Just a smidge of weekly exercise could be the golden ticket to a happier you, according to research which found exercising for as little as one hour a week was associated with a lower risk of developing depression. Published in the American Journal of Psychiatry, the study included 33,908 healthy adults without symptoms of mental illness or limiting physical health conditions at the beginning of the study. Researchers followed the participants for eleven years, collecting data on their exercise frequency and intensity and measures of depression and anxiety. After controlling for outside factors that could contribute to depression or anxiety, these findings emerged:
Regular exercise, regardless of its intensity, was associated with a reduced risk of developing depression.

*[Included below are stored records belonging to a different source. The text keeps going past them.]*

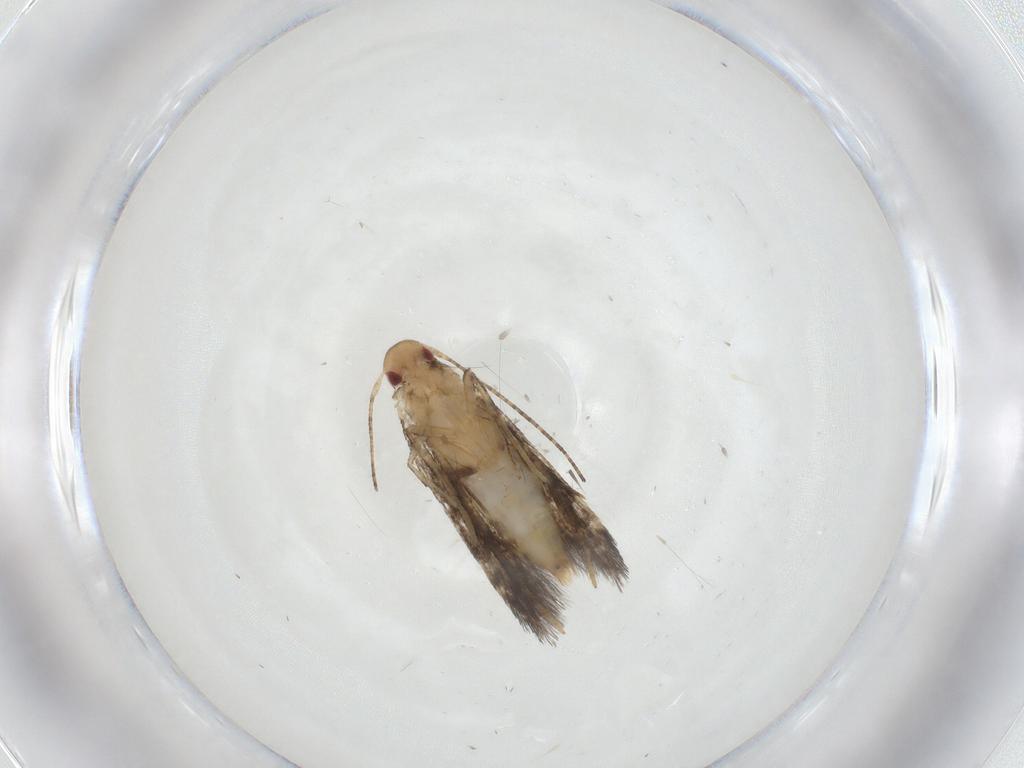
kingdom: Animalia
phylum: Arthropoda
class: Insecta
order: Lepidoptera
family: Momphidae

Calculations based on the results suggest that, for this study population, exercising for at least one hour a week could have prevented 12% of cases of depression.
Exercising didn’t appear to affect the risk of developing anxiety.
The full mechanism of its action remains a mystery, since the depression-preventing effect of regular exercise was not entirely explained by its social and physical health benefits, and was not attributable to its impact on nervous system function.
So, if you don’t regularly exercise, getting out for at least an hour a week is a great place to start. Once you meet that goal, set your sights on the regimen recommended by the 2015–2020 Dietary Guidelines for Americans: at least 150 minutes of moderate-intensity exercise a week plus muscle-strengthening exercises twice a week.